Building AI for India's document-heavy economy
Sarvam Vision is designed with India's multilingual environment in mind. The platform supports all 22 officially recognised Indian languages, allowing organisations to process documents across a wide range of scripts and formats.
The model is capable of handling scanned paperwork, handwritten records, forms, financial documents, archives and other content that often proves difficult for conventional OCR systems. By combining visual understanding with language capabilities, the system aims to extract information more accurately from complex layouts and diverse document types.
The company has previously highlighted strong benchmark performance for the model, reporting competitive results on document understanding evaluations such as olmOCR-Bench and OmniDocBench.

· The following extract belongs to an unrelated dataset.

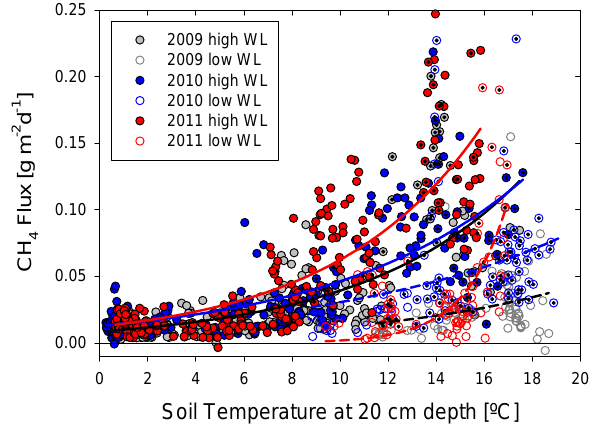
Fig. 6. Upper panel: deviation of measured daily CH 4 fluxes from a simple model based on exponential temperature functions for two different water level (WL) classes. The functions were fitted to the entire 3yr data series excluding the periods with grazing (Ta- = 0 . 0106 · e 0 . 149 T ble 3). For high WL the function was F CH 4 , hw = 0 . 0049 · e 0 . 112 T ( R 2 = 0 . 54) and for low WL it was F CH 4 , lw ( R 2 = 0 . 10) where T is the soil temperature [ ◦ C] at 20cm depth. Lower panel: time course of volumetric soil water content at 20cm depth in a slightly elevated location near the instrument mast. The broken line indicates the estimated field capacity (FC) of the soil and the arrows indicate the time in late summer when FC was reached for the first time in the respective growing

The latest pricing move also reflects a broader strategy. Sarvam has positioned itself as a sovereign AI company focused on building foundational AI technologies tailored to India's needs while running on domestic infrastructure.
Demand for document intelligence tools is rising across sectors including banking, healthcare, education and government services, where large volumes of paper-based information still need to be digitised and analysed.
By lowering costs while expanding capacity, Sarvam appears to be pursuing a familiar technology playbook: use scale-driven efficiencies to attract more users, drive broader adoption and strengthen its position in India's increasingly competitive AI ecosystem.